Short task:
Count the lines in the material below that contain the string "lung", and reply with that number only.
┄┄┄┄┄┄┄┄┄┄┄┄┄┄┄┄┄┄┄┄
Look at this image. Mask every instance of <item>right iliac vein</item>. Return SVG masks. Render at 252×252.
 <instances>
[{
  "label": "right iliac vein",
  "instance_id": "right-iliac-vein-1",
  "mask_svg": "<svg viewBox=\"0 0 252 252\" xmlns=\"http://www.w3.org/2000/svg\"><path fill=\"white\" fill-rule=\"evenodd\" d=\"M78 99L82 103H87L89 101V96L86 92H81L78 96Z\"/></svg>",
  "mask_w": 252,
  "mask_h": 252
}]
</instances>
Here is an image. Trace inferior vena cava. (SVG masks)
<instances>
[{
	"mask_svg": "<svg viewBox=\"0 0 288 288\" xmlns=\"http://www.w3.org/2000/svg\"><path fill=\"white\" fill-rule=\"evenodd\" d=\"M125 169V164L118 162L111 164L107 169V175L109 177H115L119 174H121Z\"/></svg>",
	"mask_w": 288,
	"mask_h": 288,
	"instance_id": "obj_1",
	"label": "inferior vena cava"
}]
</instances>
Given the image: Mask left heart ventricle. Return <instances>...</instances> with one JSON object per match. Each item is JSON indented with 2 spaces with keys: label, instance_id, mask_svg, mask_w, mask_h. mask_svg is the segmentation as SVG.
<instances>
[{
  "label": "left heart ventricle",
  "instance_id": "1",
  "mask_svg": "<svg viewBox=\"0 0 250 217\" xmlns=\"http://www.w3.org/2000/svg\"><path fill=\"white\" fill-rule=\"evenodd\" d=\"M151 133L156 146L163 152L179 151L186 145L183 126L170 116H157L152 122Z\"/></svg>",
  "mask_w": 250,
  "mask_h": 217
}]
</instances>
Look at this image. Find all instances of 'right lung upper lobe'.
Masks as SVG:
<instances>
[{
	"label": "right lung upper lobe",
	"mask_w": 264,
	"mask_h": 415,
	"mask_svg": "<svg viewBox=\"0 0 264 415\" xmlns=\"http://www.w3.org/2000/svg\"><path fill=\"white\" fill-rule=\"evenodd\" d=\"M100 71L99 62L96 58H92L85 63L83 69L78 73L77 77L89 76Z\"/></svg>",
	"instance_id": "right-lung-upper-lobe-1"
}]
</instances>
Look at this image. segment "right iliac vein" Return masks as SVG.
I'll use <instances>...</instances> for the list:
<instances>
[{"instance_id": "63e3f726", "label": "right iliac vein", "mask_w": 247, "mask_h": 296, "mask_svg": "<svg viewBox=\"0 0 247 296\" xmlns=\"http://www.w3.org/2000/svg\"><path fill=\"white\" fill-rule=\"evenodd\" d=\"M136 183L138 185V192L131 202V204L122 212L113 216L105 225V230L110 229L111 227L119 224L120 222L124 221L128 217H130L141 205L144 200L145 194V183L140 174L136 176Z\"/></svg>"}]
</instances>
┄┄┄┄┄┄┄┄┄┄┄┄┄┄┄┄┄┄┄┄
Reply to the task:
3